The work on the compiler has already produced three papers. The first "An Incremental Approach to Compiler Construction" describes in 24 small steps how to implement a compiler capable of running environment-passing interpreter for core Scheme. The idea is to a fully working compiler before and after each step. This implies that the one must write the backend first. At this years ICFP in Freiburg Aziz told me, that Ikarus in fact grew in this way.
The second is "Implicit phasing for R6RS libraries" by Abdulaziz Ghuloum, and R. Kent Dybvig describe the design and implementation of "The portable R6RS library and syntax-case system".
The third "Generation-Friendly Eq Hash Tables" also by Ghuloum and Dybvig describe an implemention of eq hash tables were only objects that actually move during a collection is rehashed.
Native Compilation
Ikarus is a native compiler, which means that it compiles directly to x86 machine code, more specifially the resulting code runs on Intel compatible processors supporting SSE2 extentions. In order words it will run on any reasonable new computer.
The native compilation niche Ikarus joins, includes Chez Scheme, Larceny, and MIT/GNU Scheme.
The drawback of native compilation have so far been that more than one backend were needed to support both PCs and Macs. After Apple switched to Intel processors that problem (for the time being at least) has gone. Ikarus supports the big three: Windows, OS X, and Linux.
Incremental Compilation
Ikarus is an incremental compiler. This means that programs at runtime can use the compiler to compile (an link and run) programs "on-the-fly" without using any external tools. I'll leave it to the curious, to find the intel assembler in the Ikarus source.
A pleasant side-effect of using an incremental compiler is that eval can use the compiler, which means that there are good chances that eval will be both efficient and give results consistent with normal compilation.
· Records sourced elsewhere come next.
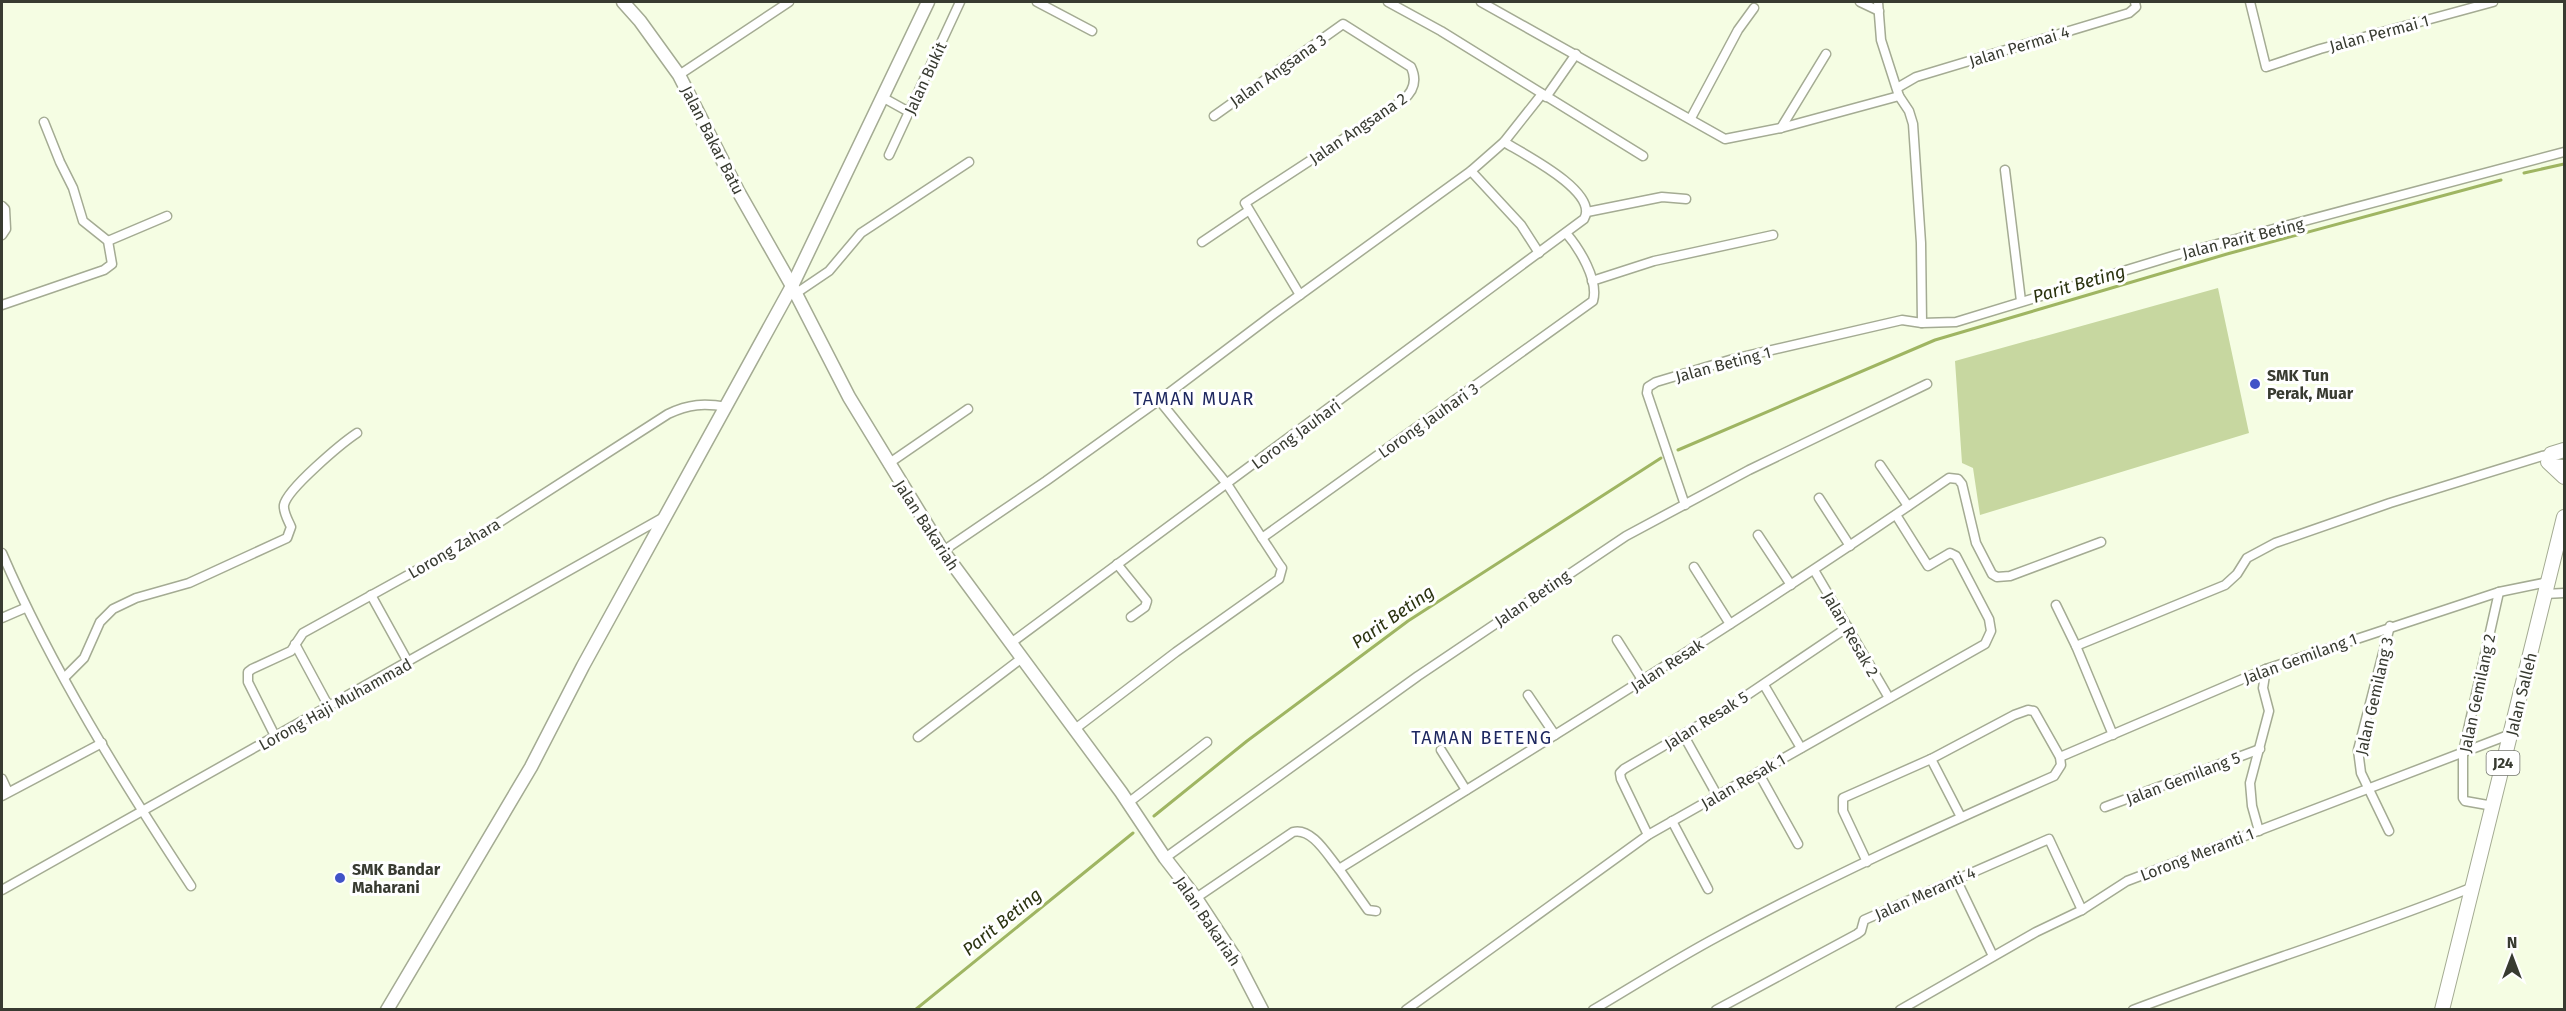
<svg xmlns="http://www.w3.org/2000/svg" width="2566" height="1011" font-family="'Fira Sans',sans-serif">
<style>
.green{fill:#c7d7a0}
.lines{fill:none;stroke-linecap:round;stroke-linejoin:round}
.stream{stroke:#9fb562;stroke-width:3}
.street-casing{stroke:#a4ab93;stroke-width:11}
.secondary-casing{stroke:#a4ab93;stroke-width:15}
.primary-casing{stroke:#a4ab93;stroke-width:16}
.street{stroke:#fff;stroke-width:8}
.secondary{stroke:#fff;stroke-width:12}
.primary{stroke:#fff;stroke-width:14}
.poi-dot{fill:#4053c7;stroke:#fff;stroke-width:2}
.labels{text-anchor:middle;stroke-width:6;stroke-linejoin:round;paint-order:stroke}
.shield{fill:#fff;stroke:#74766f;stroke-width:1.5}
.shield-label{font-size:15px;font-weight:bold;fill:#383b31}
.street-label{font-size:16px;fill:#383b31;stroke:#fff}
.poi-label{font-size:16px;font-weight:bold;fill:#383b31;stroke:#fff;text-anchor:start}
.water-label{font-size:18px;font-style:italic;fill:#2b3310;stroke:#fff}
.neighbourhood-label{font-size:18px;letter-spacing:1.5px;fill:#1e2860;stroke:#fff}
</style>
<rect width="100%" height="100%" fill="#f5fde3"/>
<!-- green -->
<polygon class="green" points="2218,288 2249,433 1980,515 1973,468 1962,463 1955,361"/>
<g class="lines">
<!-- stream -->
<g class="stream">
<polyline points="2524,173 2564,164"/>
<polyline points="1678,450 1935,340 2227,254 2501,180"/>
<polyline points="1154,816 1247,741 1408,621 1661,458"/>
<polyline points="915,1010 1133,833"/>
</g>
<defs>
<g id="street">
<polyline points="1037,2 1092,31"/>
<polyline points="1388,2 1441,31 1643,156"/>
<polyline points="1481,2 1725,139 1781,128 1899,96"/>
<polyline points="1860,2 1879,11"/>
<polyline points="1878,2 1881,40 1899,96 1909,111 1913,124 1921,243 1922,323"/>
<polyline points="2250,2 2266,67 2320,49 2493,2"/>
<polyline points="679,75 789,2"/>
<polyline points="1897,88 1916,77 2129,13 2136,7 2135,2"/>
<polyline points="882,97 909,112"/>
<polyline points="1546,97 1576,54"/>
<path d="M 1214,116 L 1343,24 L 1411,67 C 1417,80 1414,91 1403,100 L 1245,203 L 1300,295"/>
<polyline points="1691,118 1738,30 1754,8"/>
<polyline points="1781,128 1826,54"/>
<polyline points="889,155 960,2"/>
<polyline points="2005,170 2021,301"/>
<polyline points="1471,171 1521,225 1539,253"/>
<polyline points="2,206 5,209 6,229 2,235"/>
<polyline points="1587,212 1662,197 1686,199"/>
<polyline points="108,241 167,216"/>
<polyline points="1202,242 1248,211"/>
<polyline points="1592,281 1654,261 1773,235"/>
<polyline points="795,294 829,271 861,233 969,162"/>
<polyline points="2,305 104,270 112,264 108,241 83,221 73,188 60,162 44,122"/>
<polyline points="2549,463 2564,464"/>
<polyline points="888,464 968,409"/>
<polyline points="1880,465 1908,506"/>
<polyline points="1819,498 1850,546"/>
<polyline points="1685,505 1647,393 1648,387 1656,382 1733,359 1902,320 1922,323 1956,322 2176,255 2564,152"/>
<polyline points="1758,535 1791,585"/>
<path d="M 1262,538 L 1593,301 C 1599,280 1579,248 1566,233"/>
<polyline points="943,551 1046,481 1169,393 1275,313 1471,171 1504,142 1542,94"/>
<path d="M 2,553 C 52,669 122,781 191,886"/>
<polyline points="1117,564 1147,601 1145,607 1131,617"/>
<polyline points="1694,567 1730,624"/>
<polyline points="1814,570 1889,698"/>
<polyline points="2545,594 2564,593"/>
<polyline points="371,595 408,662"/>
<polyline points="2056,605 2076,646 2225,585 2237,574 2247,558 2275,543 2390,503 2542,456 2554,454"/>
<polyline points="2,618 25,608"/>
<polyline points="1617,640 1643,681"/>
<path d="M 1011,643 L 1584,219 C 1600,192 1522,153 1504,142"/>
<polyline points="295,644 329,707"/>
<polyline points="2076,646 2113,735"/>
<path d="M 65,677 L 84,658 L 100,622 L 113,609 L 136,598 L 189,583 L 287,538 L 291,527 C 288,520 283,512 284,505 C 287,489 342,443 357,433"/>
<polyline points="1764,685 1801,748"/>
<polyline points="1528,695 1555,735"/>
<polyline points="1075,729 1176,652 1279,579 1282,568 1279,564 1227,484 1159,400"/>
<polyline points="1684,736 1717,795"/>
<polyline points="918,737 1022,658"/>
<path d="M 276,738 L 248,682 L 248,672 L 252,669 L 291,651 L 303,633 L 475,538 L 668,414 C 689,404 704,403 727,407"/>
<polyline points="1441,750 1466,790"/>
<polyline points="2060,757 2266,669 2499,592 2548,582"/>
<polyline points="1931,759 1961,817"/>
<polyline points="1758,772 1798,844"/>
<polyline points="2,779 8,792"/>
<polyline points="2,796 102,743"/>
<polyline points="1128,803 1207,742"/>
<polyline points="2493,806 2465,801 2463,798 2463,752 2499,592"/>
<polyline points="2105,807 2260,749"/>
<polyline points="1672,821 1708,889"/>
<polyline points="2259,831 2252,806 2250,783 2269,711 2263,688 2266,669"/>
<polyline points="2389,831 2361,773 2358,750 2390,626"/>
<polyline points="1648,835 1621,779 1620,773 1624,769 1725,710 1848,627"/>
<polyline points="1165,858 1418,676 1626,536 1749,470 1927,384"/>
<polyline points="1339,869 1368,910 1376,911"/>
<polyline points="1956,879 1993,956"/>
<polyline points="2,890 664,517"/>
<path d="M 1196,898 L 1293,832 C 1312,827 1328,856 1339,869 C 1544,742 1750,616 1949,478 L 1958,479 L 1962,484 L 1976,543 L 1992,574 L 1997,577 L 2010,576 L 2101,542"/>
<polyline points="1406,1010 1648,835 1985,644 1991,631 1989,619 1956,556 1950,553 1928,566 1896,515"/>
<path d="M 1593,1010 C 1635,985 1676,959 1719,936 C 1828,877 1941,826 2054,776 L 2061,765 L 2060,757 L 2034,711 L 2028,710 L 2014,715 L 1931,759 L 1843,798 L 1843,811 L 1867,862"/>
<polyline points="1716,1010 1857,934 1861,931 1864,920 2049,839 2082,910"/>
<polyline points="1900,1010 2036,932 2082,910 2127,881 2511,734"/>
<path d="M 2133,1010 C 2246,967 2361,932 2473,887"/>
</g>
<g id="secondary">
<polyline points="623,2 640,21 679,75 738,191 792,286 849,397 943,551 1121,792 1165,858 1196,898 1234,956 1262,1010"/>
<polyline points="387,1010 531,767 583,666 792,286 928,2"/>
</g>
<g id="primary">
<polyline points="2551,454 2564,450"/>
<polyline points="2548,462 2564,477"/>
<polyline points="2442,1010 2564,517"/>
</g>
</defs>
<!-- street casing -->
<use href="#street" class="street-casing"/>
<!-- secondary casing -->
<use href="#secondary" class="secondary-casing"/>
<!-- primary casing -->
<use href="#primary" class="primary-casing"/>
<!-- street -->
<use href="#street" class="street"/>
<!-- secondary -->
<use href="#secondary" class="secondary"/>
<!-- primary -->
<use href="#primary" class="primary"/>
</g>
<!-- markers -->
<g class="poi-dot">
<circle cx="2255" cy="384" r="6"/>
<circle cx="340" cy="878" r="6"/>
</g>
<g class="labels">
<!-- shield labels -->
<rect class="shield" x="2486.5" y="751" width="33" height="24" rx="4.5"/>
<g class="shield-label">
<text x="2503" y="768">J24</text>
</g>
<!-- street labels -->
<g class="street-label">
<text transform="translate(2379 33) rotate(-15)" y="6">Jalan Permai 1</text>
<text transform="translate(2019 46) rotate(-17)" y="6">Jalan Permai 4</text>
<text transform="translate(1278 70) rotate(-35)" y="6">Jalan Angsana 3</text>
<text transform="translate(925 78) rotate(-65)" y="6">Jalan Bukit</text>
<text transform="translate(1358 128) rotate(-34)" y="6">Jalan Angsana 2</text>
<text transform="translate(713 140) rotate(63)" y="6">Jalan Bakar Batu</text>
<text transform="translate(2243 238) rotate(-14)" y="6">Jalan Parit Beting</text>
<text transform="translate(1723 364) rotate(-15)" y="6">Jalan Beting 1</text>
<text transform="translate(1428 420) rotate(-35)" y="6">Lorong Jauhari 3</text>
<text transform="translate(1296 434) rotate(-36)" y="6">Lorong Jauhari</text>
<text transform="translate(927 525) rotate(57)" y="6">Jalan Bakariah</text>
<text transform="translate(454 548) rotate(-30)" y="6">Lorong Zahara</text>
<text transform="translate(1532 598) rotate(-34)" y="6">Jalan Beting</text>
<text transform="translate(1851 634) rotate(60)" y="6">Jalan Resak 2</text>
<text transform="translate(2300 658) rotate(-20)" y="6">Jalan Gemilang 1</text>
<text transform="translate(1667 665) rotate(-33)" y="6">Jalan Resak</text>
<text transform="translate(2477 693) rotate(-78)" y="6">Jalan Gemilang 2</text>
<text transform="translate(2521 694) rotate(-76)" y="6">Jalan Salleh</text>
<text transform="translate(2374 696) rotate(-77)" y="6">Jalan Gemilang 3</text>
<text transform="translate(335 704) rotate(-29)" y="6">Lorong Haji Muhammad</text>
<text transform="translate(1706 720) rotate(-32)" y="6">Jalan Resak 5</text>
<text transform="translate(2183 778) rotate(-21)" y="6">Jalan Gemilang 5</text>
<text transform="translate(1743 781) rotate(-30)" y="6">Jalan Resak 1</text>
<text transform="translate(2197 854) rotate(-21)" y="6">Lorong Meranti 1</text>
<text transform="translate(1925 893) rotate(-24)" y="6">Jalan Meranti 4</text>
<text transform="translate(1208 921) rotate(56)" y="6">Jalan Bakariah</text>
</g>
<!-- poi labels -->
<g class="poi-label">
<text x="2267" y="381">SMK Tun<tspan x="2267" dy="18">Perak, Muar</tspan></text>
<text x="352" y="875">SMK Bandar<tspan x="352" dy="18">Maharani</tspan></text>
</g>
<!-- water labels -->
<g class="water-label">
<text transform="translate(2079 284) rotate(-16)" y="6">Parit Beting</text>
<text transform="translate(1393 617) rotate(-35)" y="6">Parit Beting</text>
<text transform="translate(1002 922) rotate(-39)" y="6">Parit Beting</text>
</g>
<!-- neighbourhood labels -->
<g class="neighbourhood-label">
<text x="1194" y="405">TAMAN MUAR</text>
<text x="1482" y="744">TAMAN BETENG</text>
</g>
</g>
<!-- border -->
<rect width="2566" height="1011" fill="none" stroke="#383b31" stroke-width="6"/>
<!-- north arrow -->
<g transform="translate(2512 957)" stroke="#ffffff" stroke-width="4.5" paint-order="stroke">
<path d="M0-4.5L10 22L0 15L-10 22Z" fill="#383b31"/>
<text y="-9" font-size="16" font-weight="bold" text-anchor="middle" fill="#383b31">N</text>
</g>
</svg>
For non-incremental compilers such as the compile-to-C variety, eval is often implementation via a compile-to-closures approach, which introduces an extra source of bugs.
Not that I ever use eval...
Optimizing Compiler
So what exactly does it mean that Ikarus is an optimizing compiler?... there is a fine line between “optimization” and “not being stupid.”
-- R. Kent Dybvig
For one it means that the code produced in value-, boolean- and effect-contexts are different. See the paper "Destination-Driven Code Generation" by R. Kent Dybvig, Robert Hieb, Tom Butler.
Machine registers are used to hold function call arguments and local variables. Mapping variables to machine registers in a optimal way is unfortunately a NP-hard problem, but nevertheless efficient algorithms exists that work well in practise. Ikarus uses a version of Chaitin's graph-coloring algorithm.
Needless to say, Ikarus also does constant folding.
As far as I can tell, control flow analysis based optimizations are yet to come.
Modern generational garbage collector
The generational garbage collector was inspired by the paper: Don't Stop the BIBOP: Flexible and Efficient Storage Management for Dynamically-Typed Languages by R. Kent Dybvig, David Eby, and Carl Bruggeman.
R6RS Compliance
The immediate goal for Ikarus to become 100% R6RS compliant. Rapid progress is made to achieve this goal, and as far I can tell, there no potential show-stoppers ahead - it is "just" a matter of implementing "more of the same".
Opinions of R6RS are many, but R6RS compliance means at least two things: a decent module system and documentation for free.